Postgresql – Getting locked out of PostgreSQL databases

postgresql

One of the greatest fears I have is getting locked out of my own data due to the security features of a heavy weight database such as PostgreSQL (and PostGIS). Whilst I can log in as the administrator, I would like to do things properly and create users with defined roles. unfortunately in my preliminary testing, I have never been able to get this to work reliably. I clearly do not understand the security model of PostgreSQL as managed by pgAdmin III.
Questions:

  1. Is there a simple guide to setting up roles and users in PostgreSQL?
  2. Can data be recovered in the case of lost passwords?
  3. Can PostgreSQL be used with security off similar to ms-access?
  4. In the PostgreSQL security model, the users are created at server level and can be assigned to different roles in each of the databases listed within a server?
  5. Is there a trick with creating users and roles (see below)?

In ms-access if a user is created called 'ted' and given a password, then deleted and then a user called 'ted' recreated. The first ted and second ted are not the same. In addition to the visible name, there is a hidden unique code which is generated each time a user is created. This makes it impossible to recreate a deleted user. I just wonder if PostgreSQL has hidden logic like that that can bamboozle a new user.

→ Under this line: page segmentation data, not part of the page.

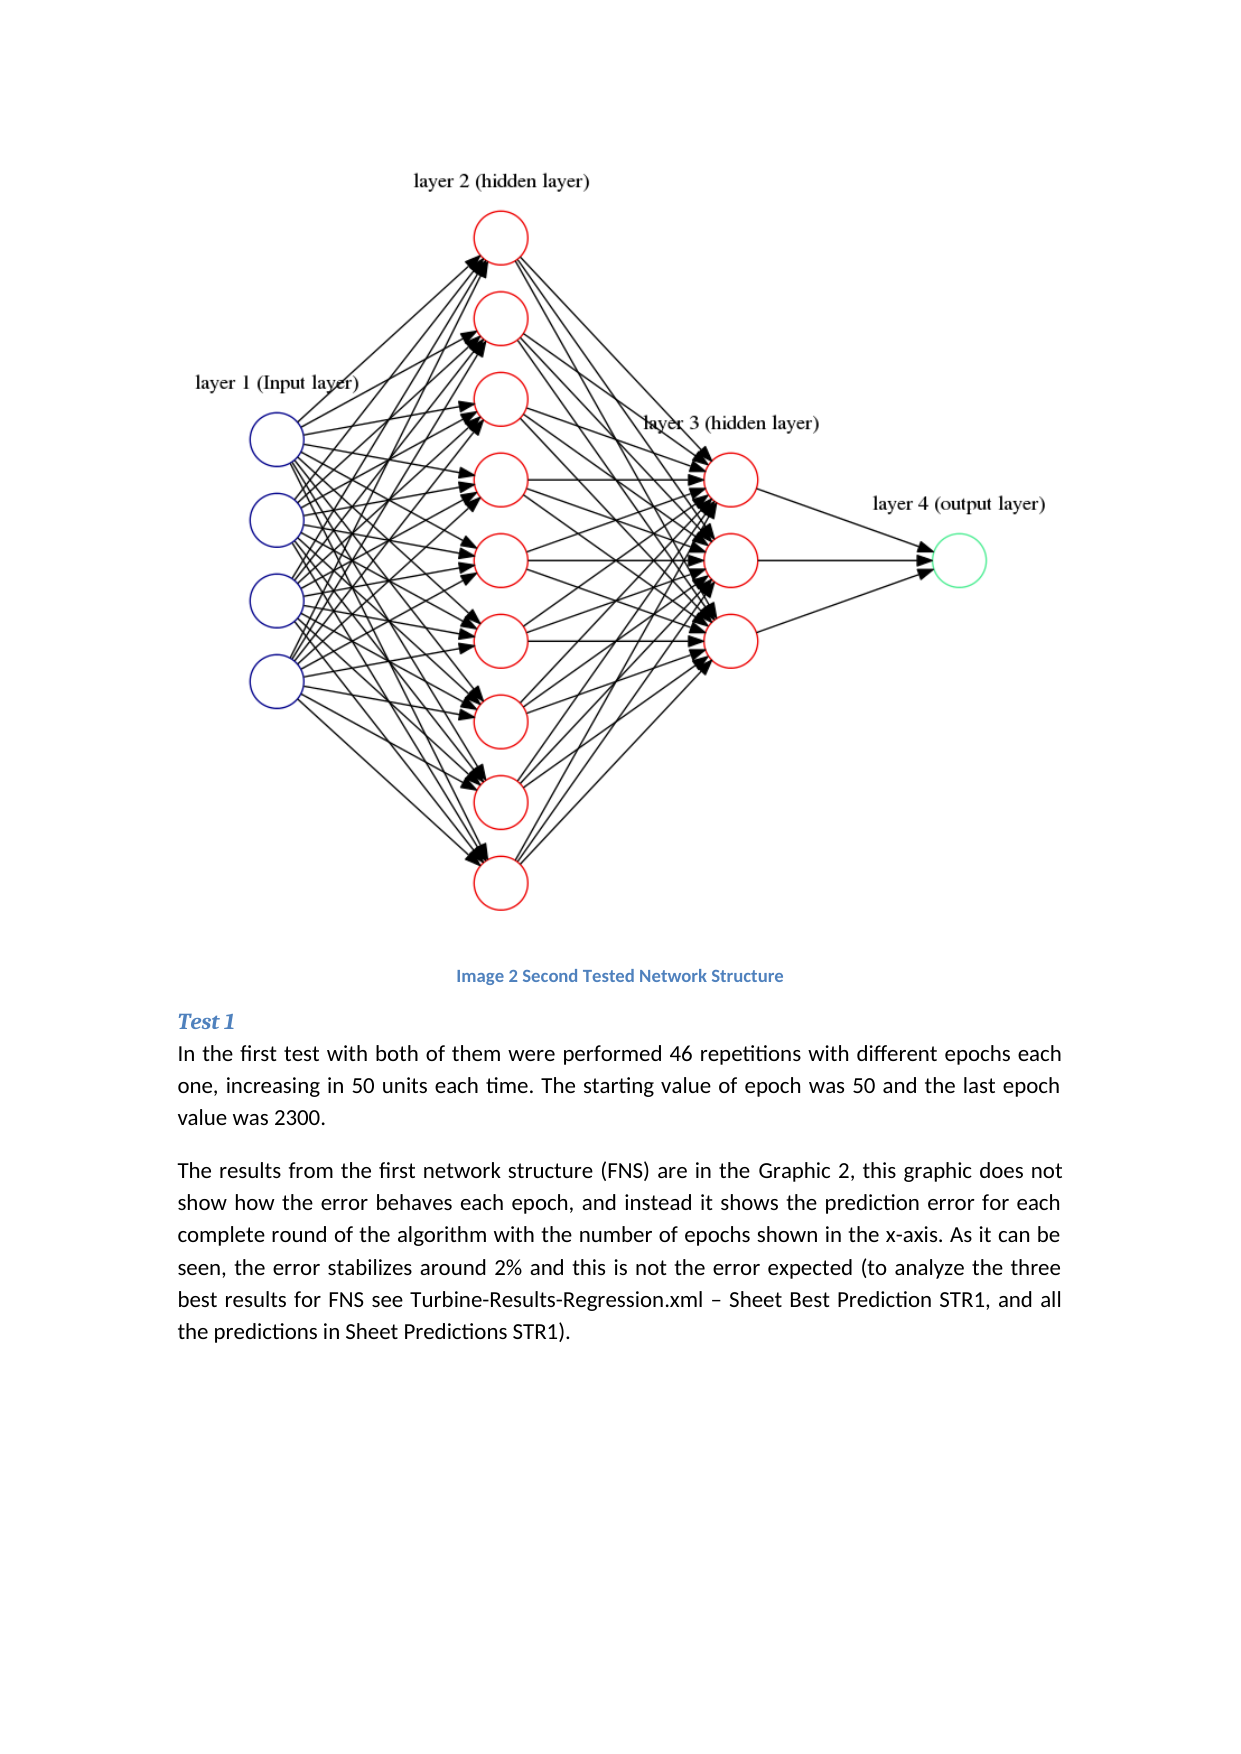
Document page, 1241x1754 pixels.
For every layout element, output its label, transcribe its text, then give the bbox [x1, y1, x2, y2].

text Image 2 Second Tested Network Structure [177, 965, 1063, 988]
subtitle Test 1 [177, 1008, 1063, 1035]
text In the first test with both of them were performed 46 repetitions with different epochs each one, increasing in 50 units each time. The starting value of epoch was 50 and the last epoch value was 2300. [177, 1039, 1063, 1131]
text The results from the first network structure (FNS) are in the Graphic 2, this graphic does not show how the error behaves each epoch, and instead it shows the prediction error for each complete round of the algorithm with the number of epochs shown in the x-axis. As it can be seen, the error stabilizes around 2% and this is not the error expected (to analyze the three best results for FNS see Turbine-Results-Regression.xml – Sheet Best Prediction STR1, and all the predictions in Sheet Predictions STR1). [177, 1156, 1063, 1345]
picture [177, 147, 1063, 940]
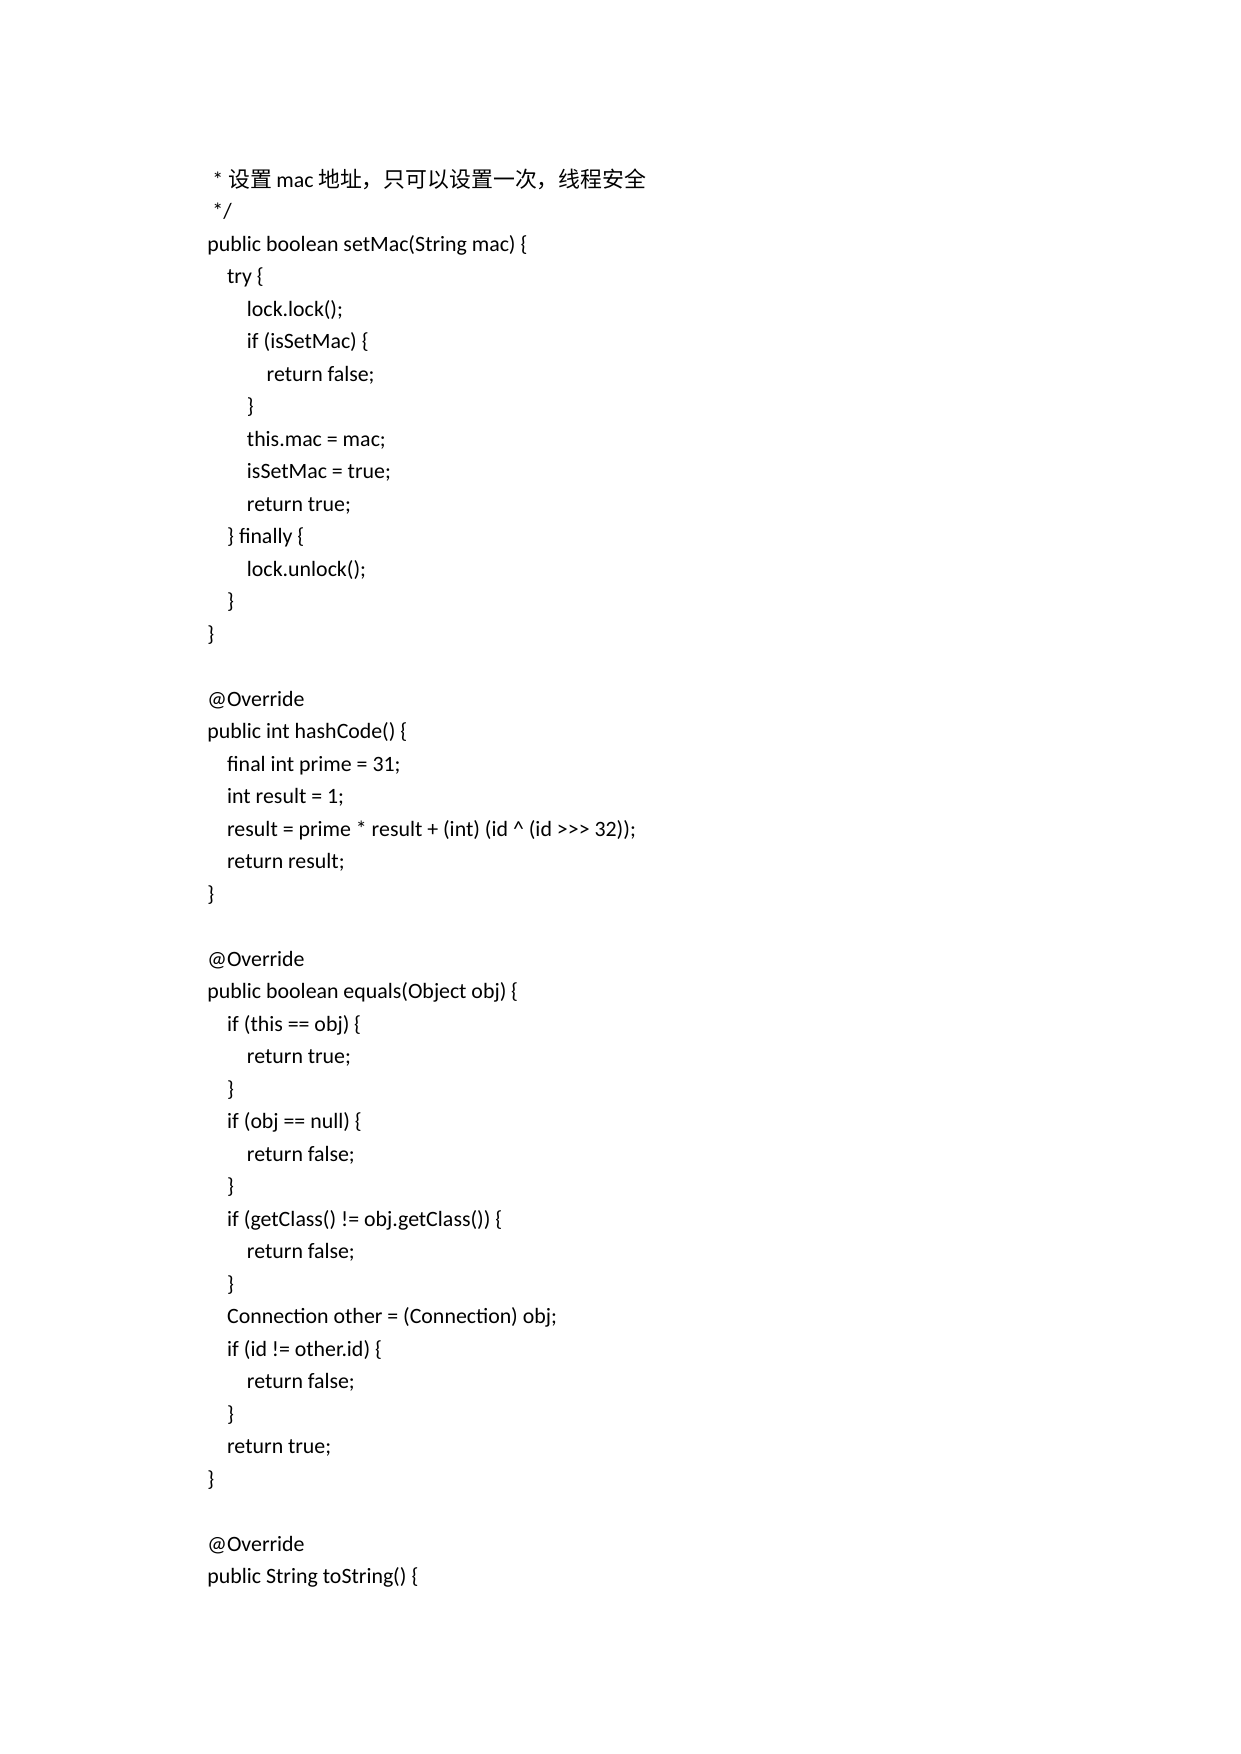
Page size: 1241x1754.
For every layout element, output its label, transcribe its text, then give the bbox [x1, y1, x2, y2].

text Connection other = (Connection) obj; [187, 1299, 1053, 1332]
text } [187, 1267, 1053, 1299]
text return true; [187, 1039, 1053, 1072]
text lock.unlock(); [187, 552, 1053, 584]
text if (obj == null) { [187, 1104, 1053, 1137]
text public String toString() { [187, 1559, 1053, 1592]
text */ [187, 194, 1053, 227]
text return result; [187, 844, 1053, 877]
text @Override [187, 1527, 1053, 1559]
text result = prime * result + (int) (id ^ (id >>> 32)); [187, 812, 1053, 844]
text return false; [187, 1364, 1053, 1397]
text int result = 1; [187, 779, 1053, 812]
text return false; [187, 357, 1053, 389]
text if (this == obj) { [187, 1007, 1053, 1039]
text lock.lock(); [187, 292, 1053, 324]
text if (id != other.id) { [187, 1332, 1053, 1364]
text } finally { [187, 519, 1053, 552]
text * 设置mac地址，只可以设置一次，线程安全 [187, 162, 1053, 194]
text return false; [187, 1234, 1053, 1267]
text } [187, 1397, 1053, 1429]
text } [187, 617, 1053, 649]
text } [187, 1072, 1053, 1104]
text } [187, 584, 1053, 617]
text isSetMac = true; [187, 454, 1053, 487]
text return false; [187, 1137, 1053, 1169]
text } [187, 877, 1053, 909]
text } [187, 1462, 1053, 1494]
text public boolean equals(Object obj) { [187, 974, 1053, 1007]
text try { [187, 259, 1053, 292]
text this.mac = mac; [187, 422, 1053, 454]
text } [187, 1169, 1053, 1202]
text } [187, 389, 1053, 422]
text if (getClass() != obj.getClass()) { [187, 1202, 1053, 1234]
text public boolean setMac(String mac) { [187, 227, 1053, 259]
text @Override [187, 682, 1053, 714]
text @Override [187, 942, 1053, 974]
text public int hashCode() { [187, 714, 1053, 747]
text return true; [187, 1429, 1053, 1462]
text return true; [187, 487, 1053, 519]
text if (isSetMac) { [187, 324, 1053, 357]
text final int prime = 31; [187, 747, 1053, 779]
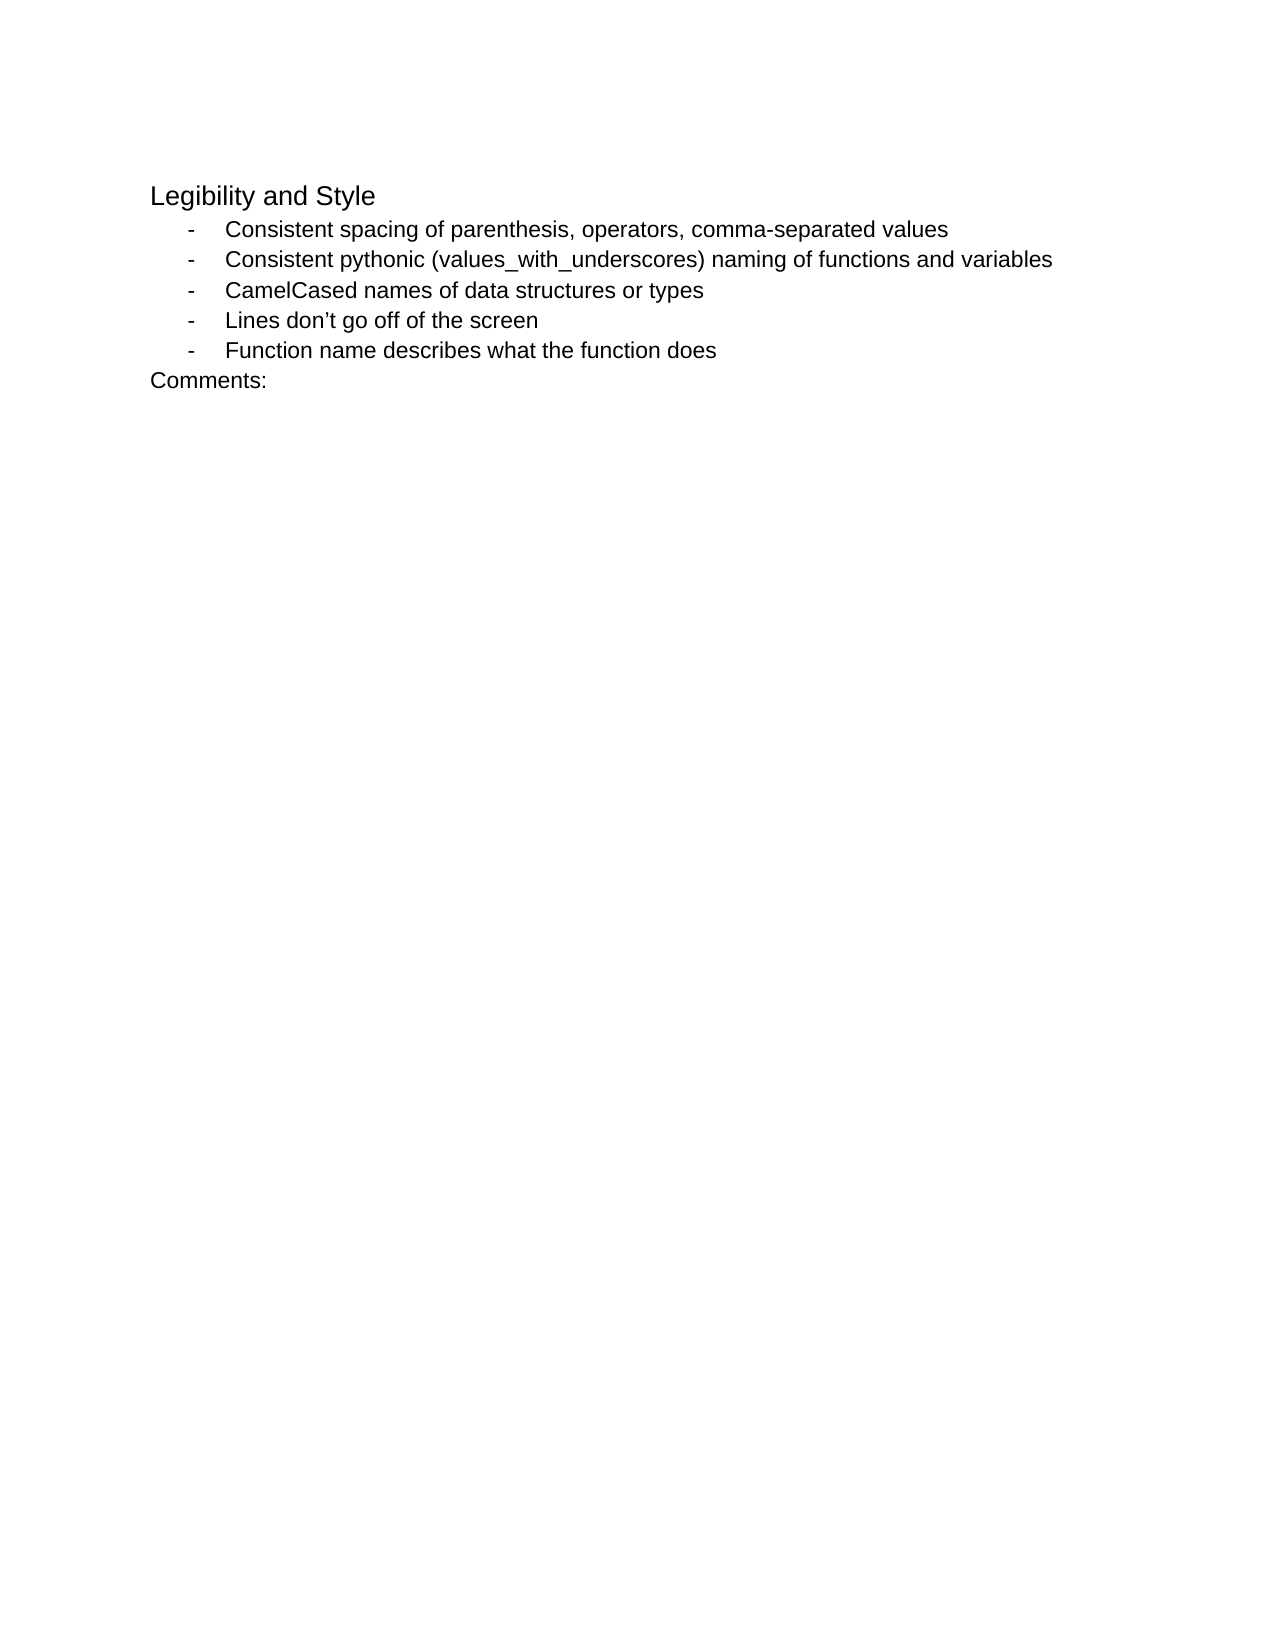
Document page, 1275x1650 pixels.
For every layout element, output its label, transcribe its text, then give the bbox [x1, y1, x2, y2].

list CamelCased names of data structures or types [187, 277, 1125, 303]
text Legibility and Style [150, 180, 1125, 211]
list Lines don’t go off of the screen [187, 307, 1125, 333]
text Comments: [150, 367, 1125, 393]
list Function name describes what the function does [187, 337, 1125, 363]
list Consistent spacing of parenthesis, operators, comma-separated values [187, 216, 1125, 242]
list Consistent pythonic (values_with_underscores) naming of functions and variables [187, 246, 1125, 273]
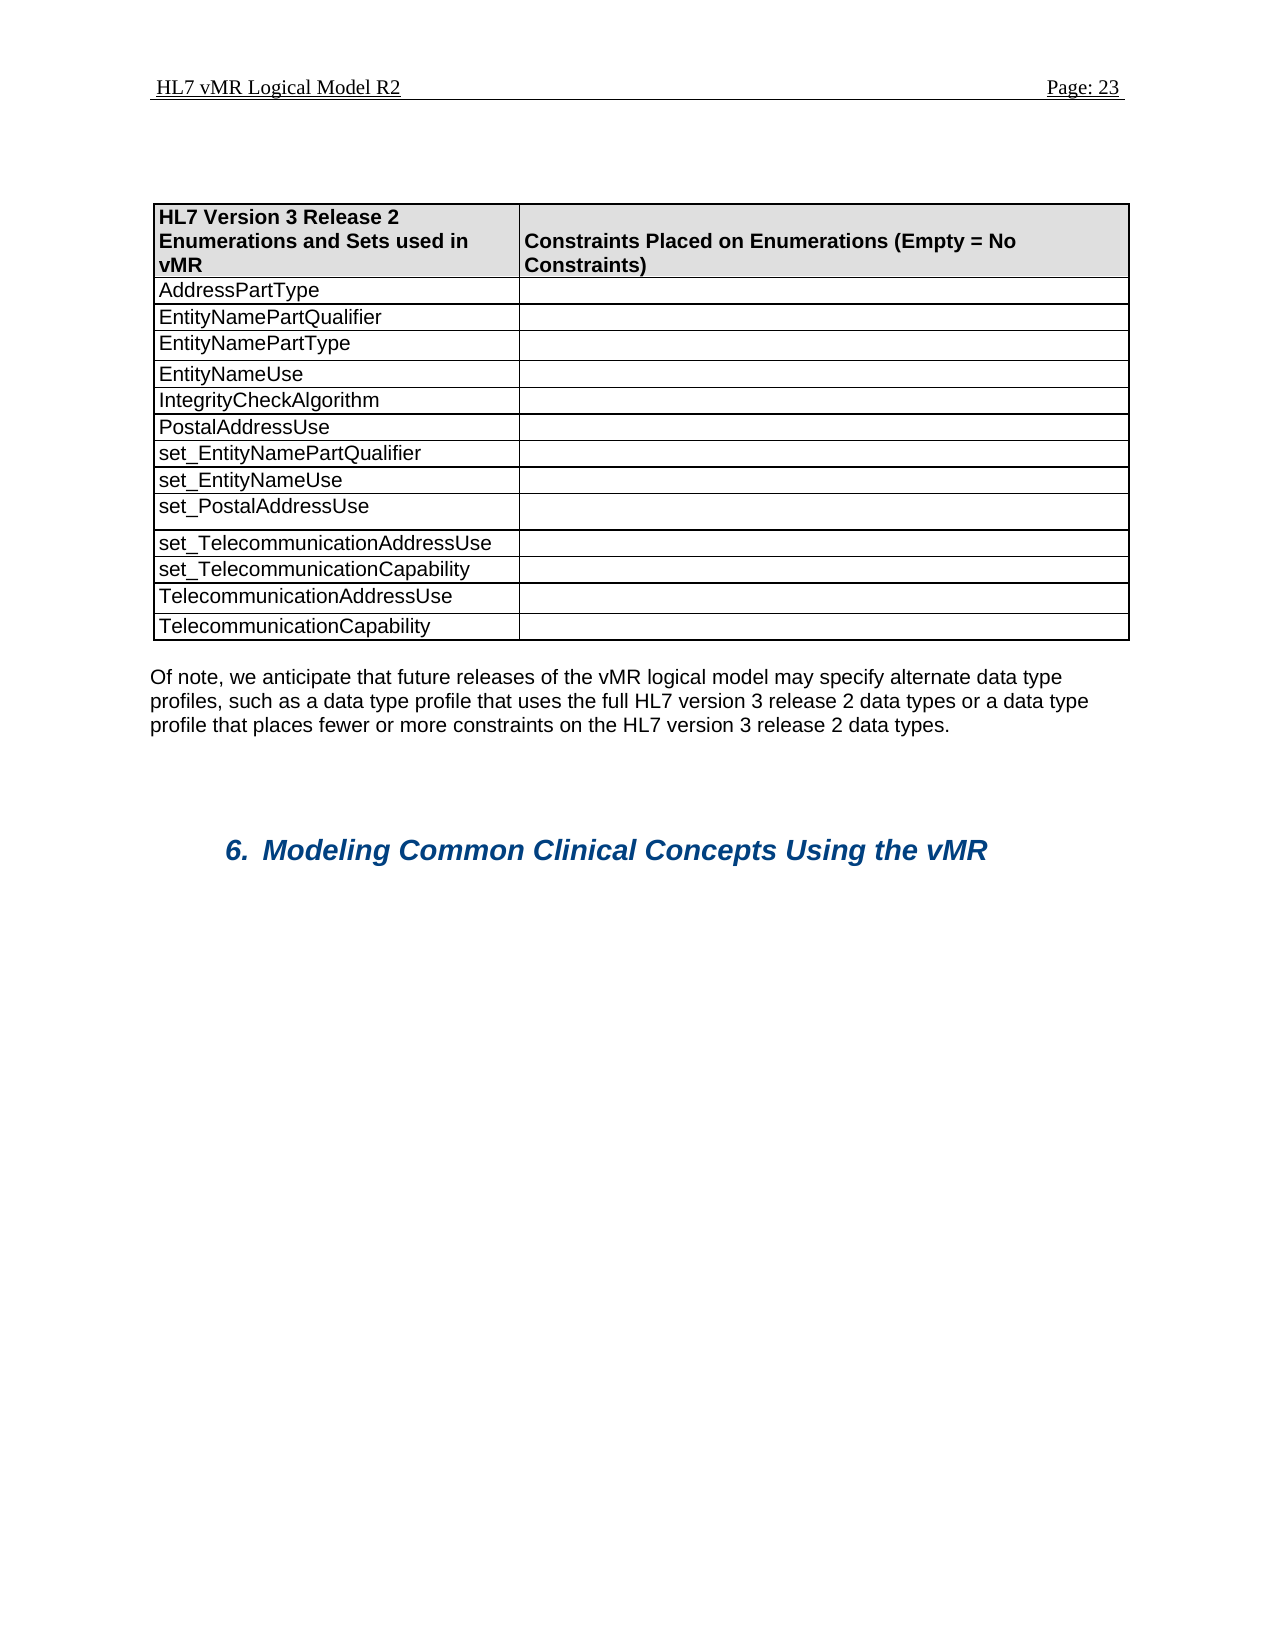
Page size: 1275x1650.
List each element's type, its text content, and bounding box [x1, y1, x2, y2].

The key issue I am having is that when I define permissions for a user on a particular database via PgAdmin III, I can't connect to the database using that users name and password from QGIS.

Currently, I am using SpatialLite to avoid this issue.

Best Answer

  1. The documentation should cover that pretty well. See in particular pg_hba.conf. It's hard to make "simple" guides on security, because if you simplify in the wrong way you make it wrong.

  2. Trivially so long as you have the ability to edit pg_hba.conf and reload the server. Just add an pg_hba.conf entry with trust authentication, reload PostgreSQL (pg_ctl reload, /etc/init.d/postgresql reload, whatever), change the password, and put pg_hba.conf back how it was.

  3. Disabling hostbased and password login security in PostgreSQL can be done by setting trust authentication in pg_hba.conf. It's usually much saner to use peer authentication for local connections instead, but this only works on unix systems.

  4. Users are just roles with the LOGIN attribute. Roles are global across the server. Most GRANTs of rights to users/roles are specific to particular databases or objects within databases. See the documentation for the GRANT command.

  5. "trick?". I think you'll want to post a new, more detailed and specific question on https://dba.stackexchange.com/ with the details, including exact commands run, exact error messages, etc.

I'm kind of surprised by your expectation that dropping then re-creating a user would retain their settings. This would create the opportunity for colossal security holes. The sysadmin joe leaves, you drop their account. New data entry joe starts, you create their account. Oops! The new Joe has all the rights of the completely different old Joe.

If you drop a table then re-create it, does it still have its contents? Why would users/roles be any different?

If you don't want to drop a user account, don't drop the user account. Disable it by REVOKEing CONNECT rights on the database(s), changing their password, etc.